In any event, last Thursday the reading scooted up to 1.28, meaning on an up day, there was a lopsided bet the VIX would keep going down. The last three times we encountered readings so high the S&P went up for a day or two and then went plop.
But then came Friday with the S&P down, and sure it came back late in the day, but the VIX was red on the day. And the put/call ratio for the VIX? It swooned to .20. So, from an extreme high to an extreme low in 24 hours.
I went back five years and could only find one other example. Here’s the weird part: it was the exact same dates one year ago: September 5th and 6th. The market is in a very different place today than it was on those dates a year ago (the S&P had been correcting—about 5%--for the prior three weeks, which is not the case today).
I could rationalize this and say someone put on a very large trade that skewed these readings, but that would just be filed under the category of weird that the indicators haven’t budged for a month now.
The other oddity is that bonds have rallied big time, and the Utes are down five percent. While they don’t tend to go hand in hand, it is also unusual that you get such a big move in interest rates and Utes not only ignore it but slide.
I think the group rotation has folks shaking their heads. Very few groups have managed a trend in the last two months. Even the banks, which had that great breakout two weeks and then, have done absolutely nothing. Only XME keeps on going. And the homies.
New Ideas
As noted above, the Utes are down five percent in the last five weeks. It’s probably why no one recommends them anymore! This 82-ish area is where I expect they will start to find support over the next few weeks. I think I am early; it will take some fits and starts for it to find footing.

Today’s Indicator
The new highs have increased but remain well below the reading from a month ago.

Q&A/Reader’s Feedback
Chipotle Mexican Grille CMG has a measured target off that break of around 40-42, so it ought to find some support in the next few days and bounce. I would be careful about overstaying my welcome, though, because in about six weeks, we’ll get into tax-loss selling season, and this appears to be a good candidate for it.
I would point out that Charter Communications CHTR has a similar look, and I would probably say the same thing about it: look for a bounce, but don’t fall in love because it is a candidate for tax loss selling as we get toward year-end. Both charts look like decent trades, but that’s it.

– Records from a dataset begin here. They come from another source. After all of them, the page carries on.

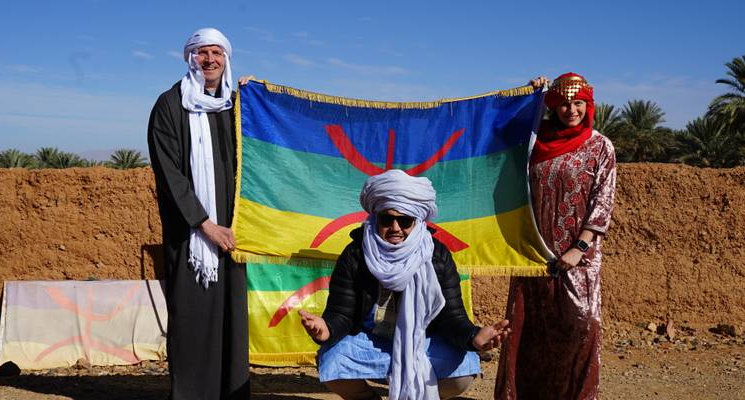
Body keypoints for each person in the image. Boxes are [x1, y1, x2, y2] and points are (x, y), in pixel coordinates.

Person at [298, 169, 511, 400]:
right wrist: (325, 328)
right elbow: (342, 312)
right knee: (332, 360)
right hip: (372, 344)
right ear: (375, 218)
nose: (396, 228)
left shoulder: (436, 256)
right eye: (387, 219)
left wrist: (474, 337)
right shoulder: (356, 254)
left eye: (405, 220)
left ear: (417, 221)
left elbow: (452, 317)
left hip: (422, 343)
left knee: (465, 367)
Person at [494, 73, 617, 399]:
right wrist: (530, 97)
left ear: (588, 105)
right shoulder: (535, 143)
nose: (571, 110)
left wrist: (579, 247)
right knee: (531, 330)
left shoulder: (600, 147)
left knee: (581, 326)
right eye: (563, 103)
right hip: (534, 254)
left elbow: (602, 202)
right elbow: (499, 135)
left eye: (578, 103)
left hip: (579, 259)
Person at [147, 28, 249, 399]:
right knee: (193, 320)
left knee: (231, 320)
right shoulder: (171, 106)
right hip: (192, 236)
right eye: (202, 53)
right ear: (190, 58)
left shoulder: (237, 107)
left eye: (216, 53)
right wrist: (206, 226)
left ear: (227, 58)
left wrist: (258, 99)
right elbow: (170, 175)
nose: (209, 60)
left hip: (234, 233)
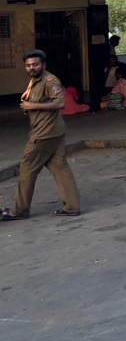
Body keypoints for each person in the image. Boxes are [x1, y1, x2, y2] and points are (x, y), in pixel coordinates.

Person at [1, 50, 82, 221]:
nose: (31, 68)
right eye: (28, 65)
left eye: (35, 64)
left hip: (44, 133)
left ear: (43, 65)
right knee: (60, 168)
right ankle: (72, 207)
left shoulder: (49, 81)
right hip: (54, 132)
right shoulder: (36, 81)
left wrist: (33, 106)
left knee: (27, 169)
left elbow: (60, 103)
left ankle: (19, 210)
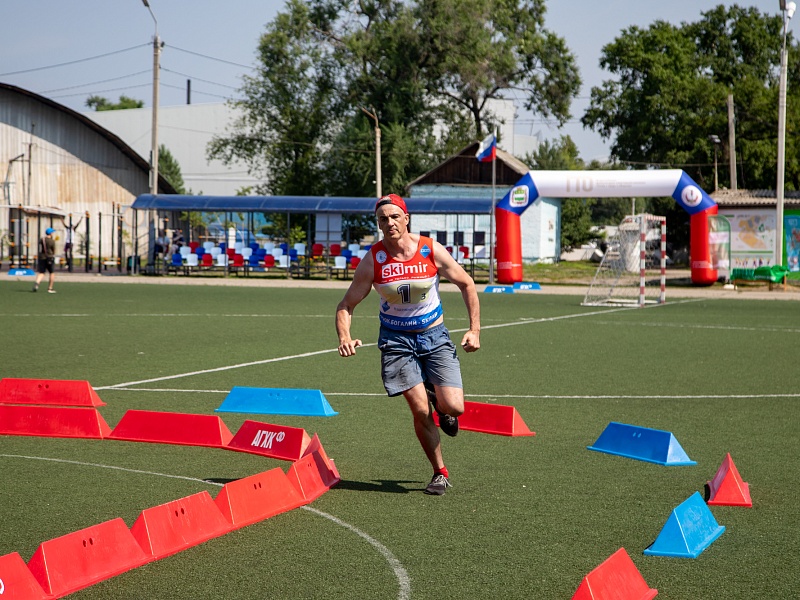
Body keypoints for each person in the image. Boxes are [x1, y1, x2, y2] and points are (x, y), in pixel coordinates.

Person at [336, 193, 481, 496]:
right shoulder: (373, 260)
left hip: (434, 335)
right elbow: (346, 304)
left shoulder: (429, 249)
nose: (389, 222)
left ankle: (440, 402)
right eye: (383, 219)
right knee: (419, 409)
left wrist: (474, 330)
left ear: (406, 218)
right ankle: (439, 472)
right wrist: (345, 337)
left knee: (455, 407)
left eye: (394, 217)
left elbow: (466, 283)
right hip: (396, 341)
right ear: (378, 224)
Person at [33, 227, 57, 293]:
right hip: (49, 257)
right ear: (51, 233)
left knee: (41, 272)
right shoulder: (52, 241)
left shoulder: (42, 239)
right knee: (51, 273)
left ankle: (37, 283)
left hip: (42, 257)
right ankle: (50, 288)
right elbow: (53, 250)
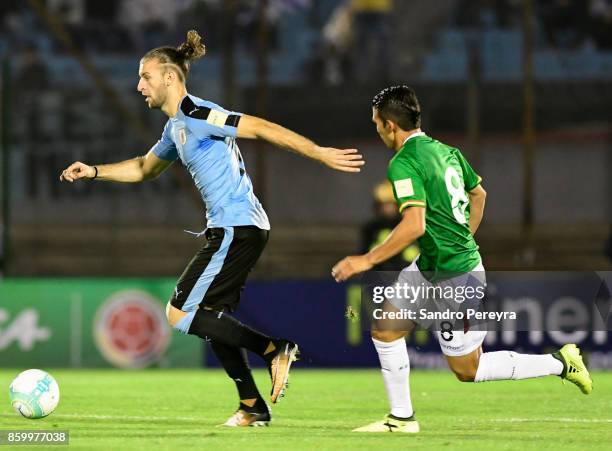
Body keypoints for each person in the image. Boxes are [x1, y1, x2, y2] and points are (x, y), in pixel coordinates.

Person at [60, 30, 364, 427]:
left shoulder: (199, 114)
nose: (139, 86)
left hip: (238, 226)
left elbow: (258, 127)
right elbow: (143, 167)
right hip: (237, 228)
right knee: (211, 317)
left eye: (145, 77)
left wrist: (317, 152)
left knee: (179, 312)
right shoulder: (175, 129)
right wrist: (94, 171)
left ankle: (274, 348)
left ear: (170, 78)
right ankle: (252, 405)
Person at [331, 85, 592, 433]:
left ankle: (561, 362)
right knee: (385, 329)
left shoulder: (404, 162)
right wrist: (462, 235)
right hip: (430, 267)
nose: (377, 131)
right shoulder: (446, 152)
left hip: (458, 277)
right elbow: (478, 193)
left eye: (377, 124)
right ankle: (401, 419)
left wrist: (366, 260)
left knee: (468, 370)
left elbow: (413, 225)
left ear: (390, 126)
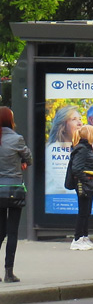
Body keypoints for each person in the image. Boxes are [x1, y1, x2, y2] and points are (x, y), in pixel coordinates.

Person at [0, 107, 32, 283]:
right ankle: (9, 273)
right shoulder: (16, 139)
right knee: (12, 232)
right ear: (10, 120)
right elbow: (29, 158)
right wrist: (22, 163)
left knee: (0, 232)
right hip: (13, 190)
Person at [67, 125, 93, 251]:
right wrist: (86, 179)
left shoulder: (86, 147)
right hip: (83, 184)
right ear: (89, 135)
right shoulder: (82, 149)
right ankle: (77, 239)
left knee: (86, 211)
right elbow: (76, 168)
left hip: (86, 183)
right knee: (83, 211)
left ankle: (84, 237)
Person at [45, 105, 82, 195]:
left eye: (80, 119)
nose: (80, 123)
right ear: (63, 125)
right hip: (61, 201)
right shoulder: (52, 150)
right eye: (74, 119)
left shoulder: (82, 148)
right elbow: (61, 186)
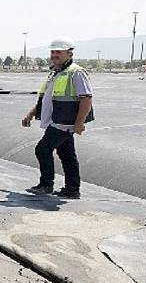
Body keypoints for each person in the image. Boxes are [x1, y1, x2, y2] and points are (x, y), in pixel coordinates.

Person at [22, 37, 94, 199]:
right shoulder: (55, 72)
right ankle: (72, 189)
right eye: (53, 52)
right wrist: (31, 114)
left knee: (42, 149)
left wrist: (79, 123)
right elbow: (45, 98)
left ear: (69, 54)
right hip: (56, 119)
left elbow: (86, 98)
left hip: (64, 122)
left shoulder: (76, 73)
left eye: (58, 52)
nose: (55, 55)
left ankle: (46, 184)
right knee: (67, 154)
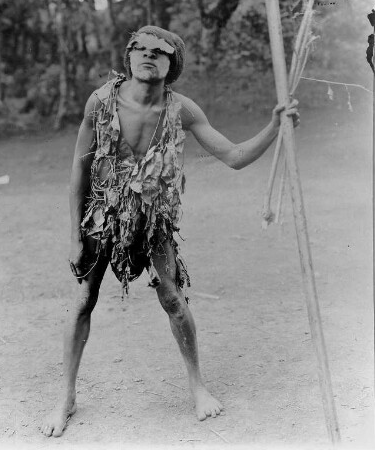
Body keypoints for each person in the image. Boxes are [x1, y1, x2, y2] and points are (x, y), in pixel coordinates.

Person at [40, 25, 299, 437]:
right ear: (127, 57)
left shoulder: (182, 110)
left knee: (174, 300)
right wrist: (74, 236)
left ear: (171, 64)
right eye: (138, 49)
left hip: (153, 221)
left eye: (158, 52)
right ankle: (66, 396)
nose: (147, 56)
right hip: (103, 216)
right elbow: (80, 165)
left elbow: (232, 156)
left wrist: (274, 126)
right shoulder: (101, 101)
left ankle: (198, 387)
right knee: (83, 300)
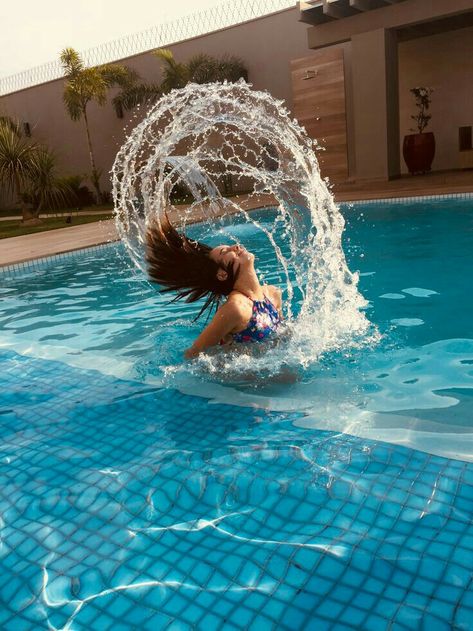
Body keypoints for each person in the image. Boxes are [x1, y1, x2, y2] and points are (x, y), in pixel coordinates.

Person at [146, 215, 282, 359]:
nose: (235, 247)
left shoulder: (273, 294)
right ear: (222, 274)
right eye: (225, 252)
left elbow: (282, 336)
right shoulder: (236, 308)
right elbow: (193, 354)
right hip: (244, 379)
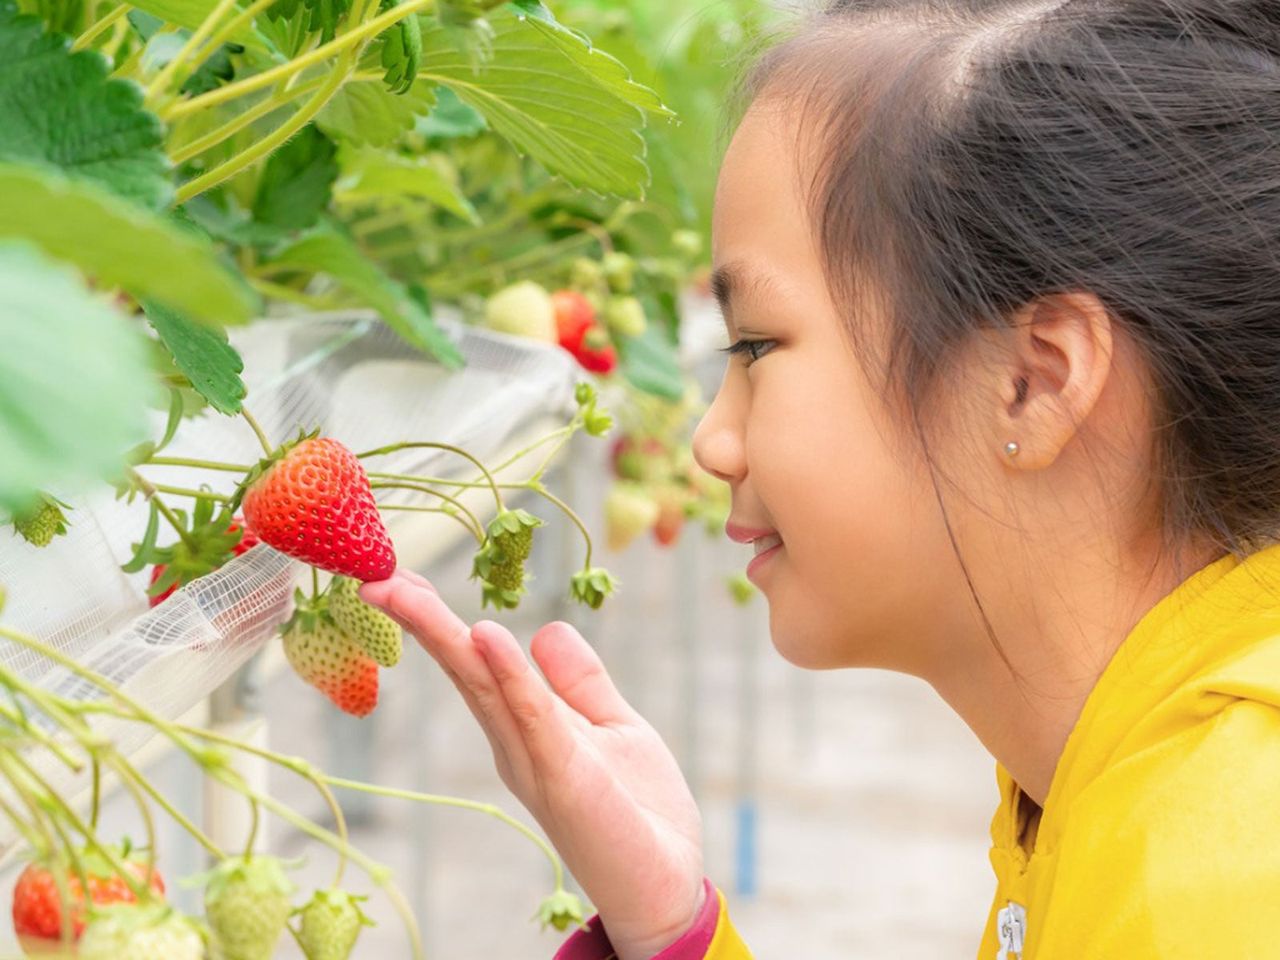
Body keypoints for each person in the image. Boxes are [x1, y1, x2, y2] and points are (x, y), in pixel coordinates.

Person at [359, 0, 1280, 956]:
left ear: (1032, 383)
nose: (712, 442)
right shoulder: (1128, 790)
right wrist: (670, 925)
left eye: (756, 345)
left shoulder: (1207, 887)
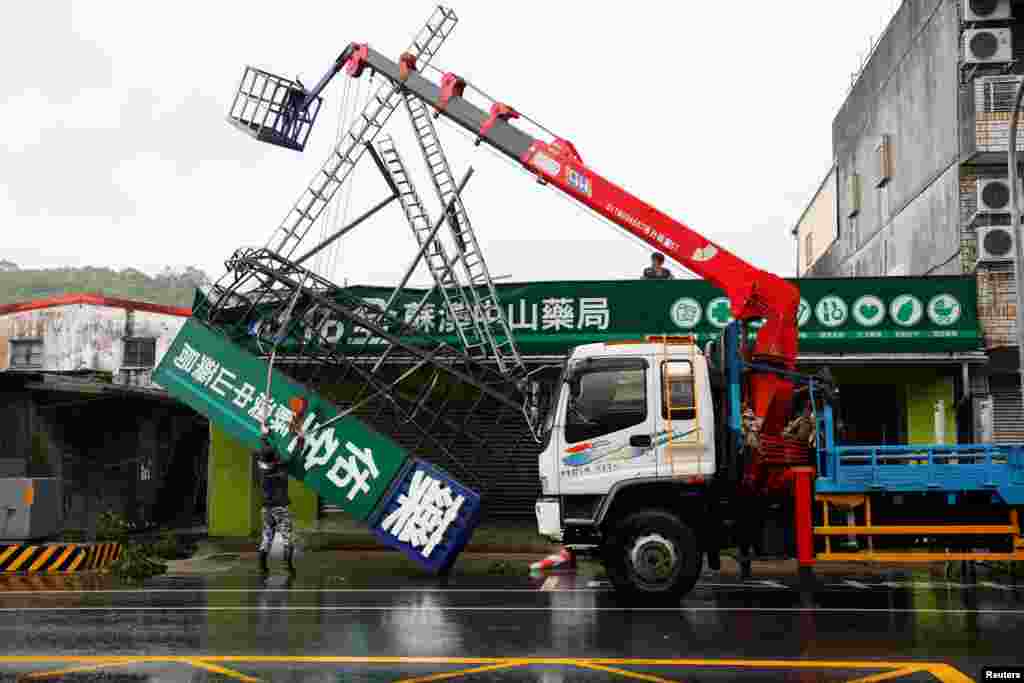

Advanced Micro Devices AMD hit its measured target when it got to 180, so I would need a new pattern to set up for me to like it again. However, in the very near term, it’s got support around 145 and a gap fill, so it ought to bounce from that area. The top it has just built is small and measures to 140. So if it can’t bounce from 145-ish, then I’d look for a bounce from 140-ish. If it can’t bounce until it gets to 140, then 160 resistance will loom large. I don’t love bottom fishing in it right now.

Rio Tinto RIO is a nice big base. It is also an ADR, so it trades very gappy, which means you could wake up tomorrow with the stock down several bucks. However, if you have patience for the gyrations, this is a good chart. I would like to see it stay over 60.

I had wanted Amazon AMZN to visit that uptrend line around 215 one more time after its earnings gap down, but it did not. Now there is the dilemma: do I anticipate a move up and over that downtrend line, or do I wait for the breakout over it? I am inclined to wait for the breakout just because so many charts are like this: the same place they were a month ago. See my comments on the banks above.

Meta META hasn’t done anything wrong yet. It broke out, had very little follow-through, and then tested the breakout. So as long as it stays over 725-ish, the chart is fine.